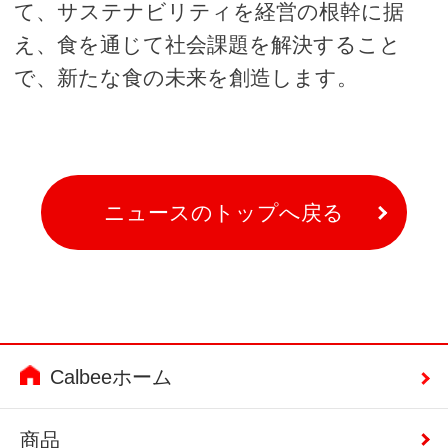
て、サステナビリティを経営の根幹に据
え、食を通じて社会課題を解決すること
で、新たな食の未来を創造します。
ニュースのトップへ戻る
Calbeeホーム
商品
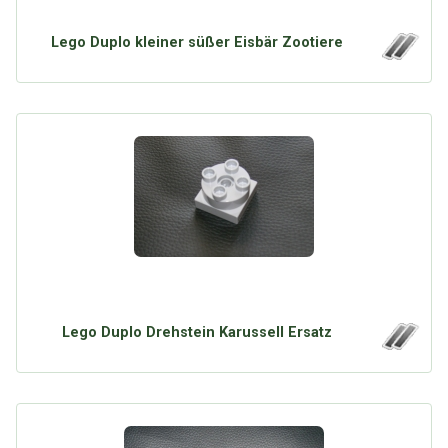
Google
Neu hier?
Mediadaten
Erweitere Suche
Lego Duplo kleiner süßer Eisbär Zootiere
Presse News
Suchanfragen
Zufallsartikel
Kategoriewolke
Tagwolke
Lego Duplo Drehstein Karussell Ersatz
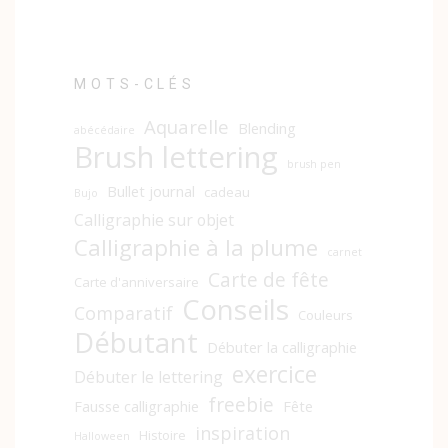
MOTS-CLÉS
Aquarelle
Blending
abécédaire
Brush lettering
brush pen
Bullet journal
cadeau
Bujo
Calligraphie sur objet
Calligraphie à la plume
carnet
Carte de fête
Carte d'anniversaire
Conseils
Comparatif
Couleurs
Débutant
Débuter la calligraphie
exercice
Débuter le lettering
freebie
Fausse calligraphie
Fête
inspiration
Histoire
Halloween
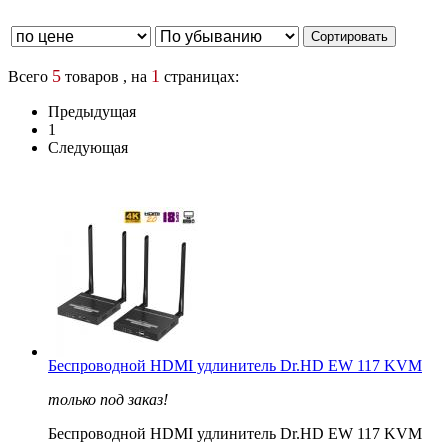
5
1
Всего
товаров , на
страницах:
Предыдущая
1
Следующая
Беспроводной HDMI удлинитель Dr.HD EW 117 KVM
только под заказ!
Беспроводной HDMI удлинитель Dr.HD EW 117 KVM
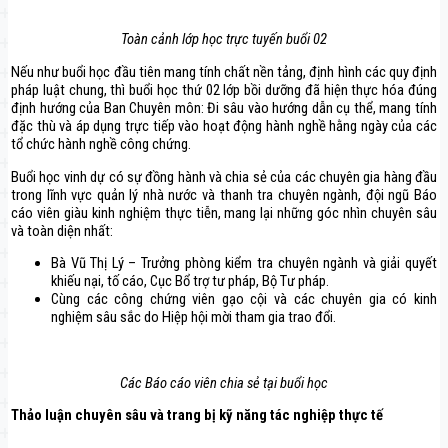
Toàn cảnh lớp học trực tuyến buổi 02
Nếu như buổi học đầu tiên mang tính chất nền tảng, định hình các quy định
pháp luật chung, thì buổi học thứ 02 lớp bồi dưỡng đã hiện thực hóa đúng
định hướng của Ban Chuyên môn: Đi sâu vào hướng dẫn cụ thể, mang tính
đặc thù và áp dụng trực tiếp vào hoạt động hành nghề hằng ngày của các
tổ chức hành nghề công chứng.
Buổi học vinh dự có sự đồng hành và chia sẻ của các chuyên gia hàng đầu
trong lĩnh vực quản lý nhà nước và thanh tra chuyên ngành, đội ngũ Báo
cáo viên giàu kinh nghiệm thực tiễn, mang lại những góc nhìn chuyên sâu
và toàn diện nhất:
Bà Vũ Thị Lý – Trưởng phòng kiểm tra chuyên ngành và giải quyết
khiếu nại, tố cáo, Cục Bổ trợ tư pháp, Bộ Tư pháp.
Cùng các công chứng viên gạo cội và các chuyên gia có kinh
nghiệm sâu sắc do Hiệp hội mời tham gia trao đổi.
Các Báo cáo viên chia sẻ tại buổi học
Thảo luận chuyên sâu và trang bị kỹ năng tác nghiệp thực tế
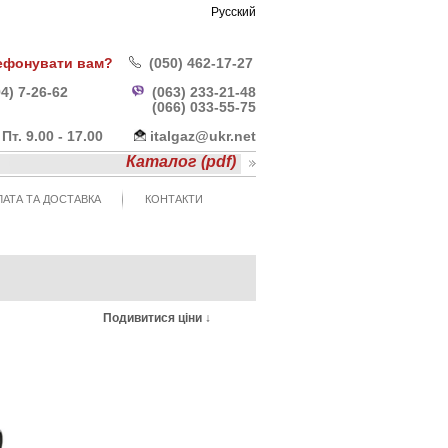
Русский
ефонувати вам?
(050) 462-17-27
4) 7-26-62
(063) 233-21-48
(066) 033-55-
75
- Пт. 9.00 - 17.00
italgaz@ukr.net
Каталог (pdf)
АТА ТА ДОСТАВКА
КОНТАКТИ
Подивитися ціни ↓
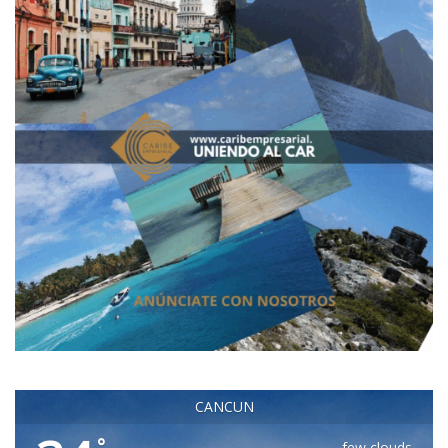
CANCUN
°
few clouds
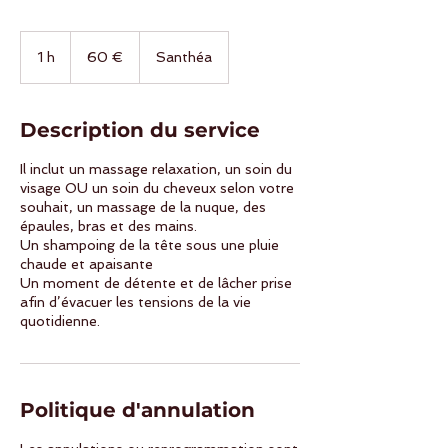
60
euros
1 h
1
60 €
Santhéa
Description du service
Il inclut un massage relaxation, un soin du
visage OU un soin du cheveux selon votre
souhait, un massage de la nuque, des
épaules, bras et des mains.
Un shampoing de la tête sous une pluie
chaude et apaisante
Un moment de détente et de lâcher prise
afin d’évacuer les tensions de la vie
quotidienne.
Politique d'annulation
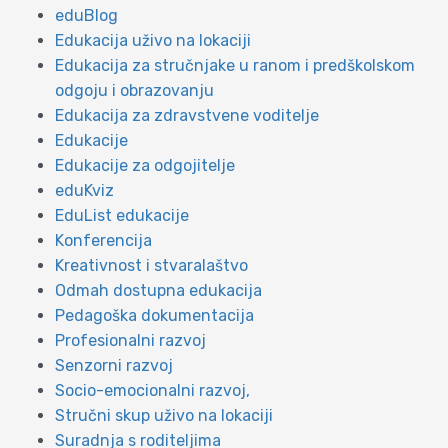
eduBlog
Edukacija uživo na lokaciji
Edukacija za stručnjake u ranom i predškolskom
odgoju i obrazovanju
Edukacija za zdravstvene voditelje
Edukacije
Edukacije za odgojitelje
eduKviz
EduList edukacije
Konferencija
Kreativnost i stvaralaštvo
Odmah dostupna edukacija
Pedagoška dokumentacija
Profesionalni razvoj
Senzorni razvoj
Socio-emocionalni razvoj,
Stručni skup uživo na lokaciji
Suradnja s roditeljima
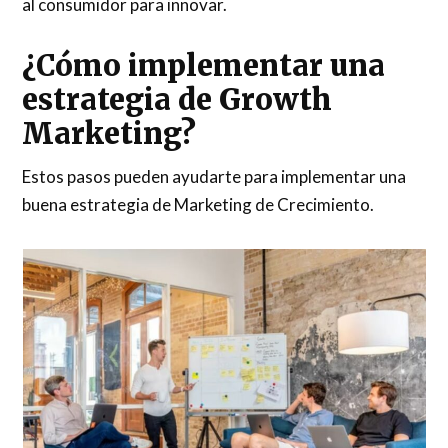
al consumidor para innovar.
¿Cómo implementar una
estrategia de Growth
Marketing?
Estos pasos pueden ayudarte para implementar una
buena estrategia de Marketing de Crecimiento.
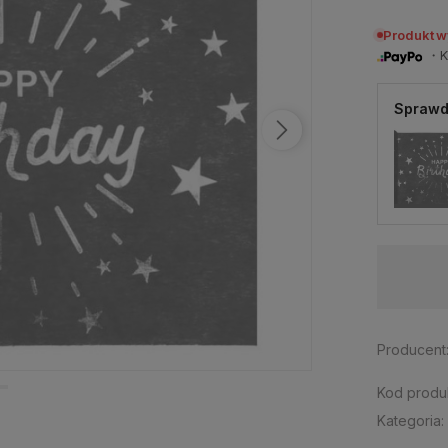
Produkt 
・Ku
Sprawd
Dostępność:
trwale niedostępny
Producent
Kod produ
Kategoria:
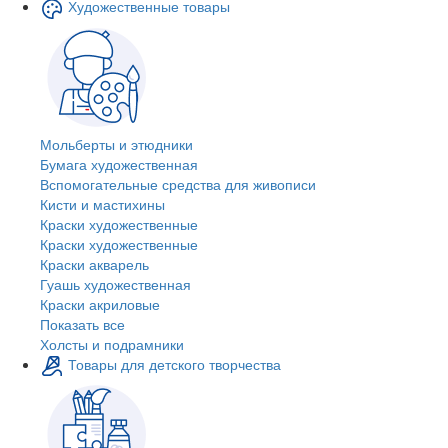
Художественные товары
Мольберты и этюдники
Бумага художественная
Вспомогательные средства для живописи
Кисти и мастихины
Краски художественные
Краски художественные
Краски акварель
Гуашь художественная
Краски акриловые
Показать все
Холсты и подрамники
Товары для детского творчества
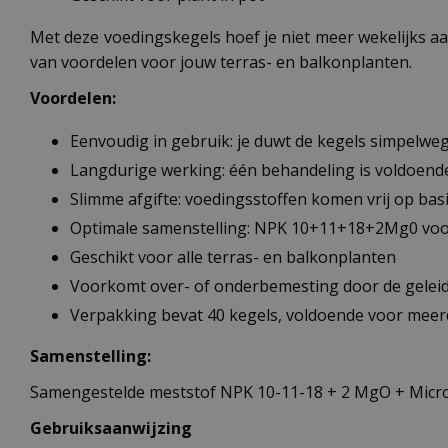
Met deze voedingskegels hoef je niet meer wekelijks a
van voordelen voor jouw terras- en balkonplanten.
Voordelen:
Eenvoudig in gebruik: je duwt de kegels simpelwe
Langdurige werking: één behandeling is voldoend
Slimme afgifte: voedingsstoffen komen vrij op ba
Optimale samenstelling: NPK 10+11+18+2Mg0 voor
Geschikt voor alle terras- en balkonplanten
Voorkomt over- of onderbemesting door de geleide
Verpakking bevat 40 kegels, voldoende voor meer
Samenstelling:
Samengestelde meststof NPK 10-11-18 + 2 MgO + Micr
Gebruiksaanwijzing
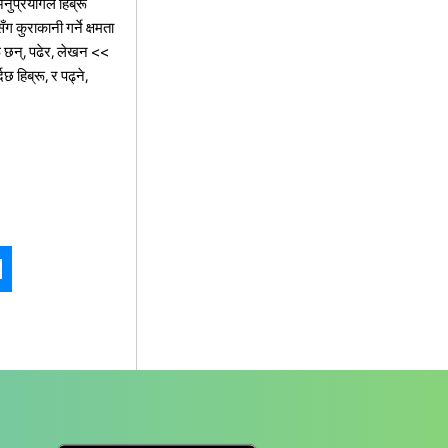
नुप्रयोगले हिब्रू
ग कुराकानी गर्ने क्षमता
ू छन्, पढेर, लेखन <<
 हिब्रू, र पढ्ने,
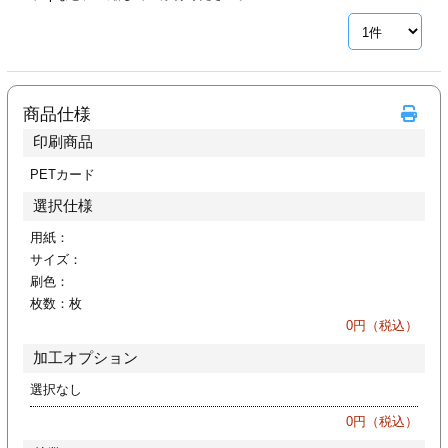
ジ
トフォルダー
ーファイル印刷
商品仕様
プ印刷
ファイル印刷
印刷商品
スリーブ印刷
刷
PETカード
選択仕様
ス加工
用紙：
サイズ：
げ印刷
ジ
刷色：
枚数：
枚
0
円（税込）
加工オプション
プ印刷
選択なし
スリーブ
0
円（税込）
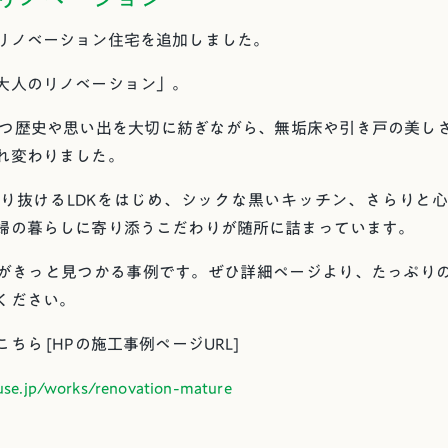
リノベーション住宅を追加しました。
大人のリノベーション」。
持つ歴史や思い出を大切に紡ぎながら、無垢床や引き戸の美し
れ変わりました。
り抜けるLDKをはじめ、シックな黒いキッチン、さらりと
婦の暮らしに寄り添うこだわりが随所に詰まっています。
がきっと見つかる事例です。ぜひ詳細ページより、たっぷり
ください。
ちら [HPの施工事例ページURL]
use.jp/works/renovation-mature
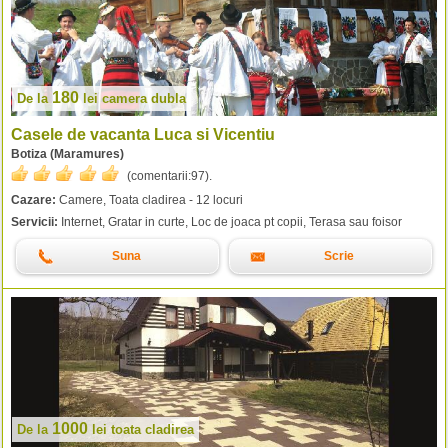
180
De la
lei
camera dubla
Casele de vacanta Luca si Vicentiu
Botiza (Maramures)
(comentarii:
97
).
Cazare:
Camere, Toata cladirea - 12 locuri
Servicii:
Internet, Gratar in curte, Loc de joaca pt copii, Terasa sau foisor
Suna
Scrie
1000
De la
lei
toata cladirea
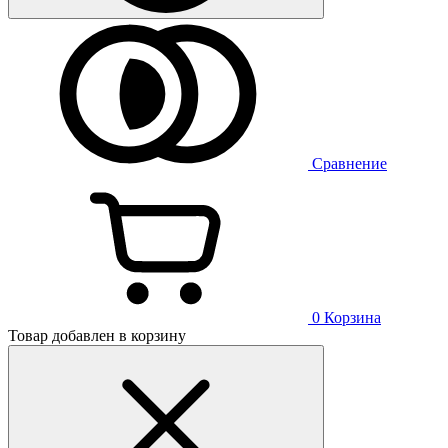
Сравнение
0
Корзина
Товар добавлен в корзину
--------------------------------
▶ **JOB**: Show each line of the items above that contains the string "mang".

▶ **RESPONSE TO THE EXERCISE**:
Nếu như buổi học đầu tiên mang tính chất nền tảng, định hình các quy định
định hướng của Ban Chuyên môn: Đi sâu vào hướng dẫn cụ thể, mang tính
cáo viên giàu kinh nghiệm thực tiễn, mang lại những góc nhìn chuyên sâu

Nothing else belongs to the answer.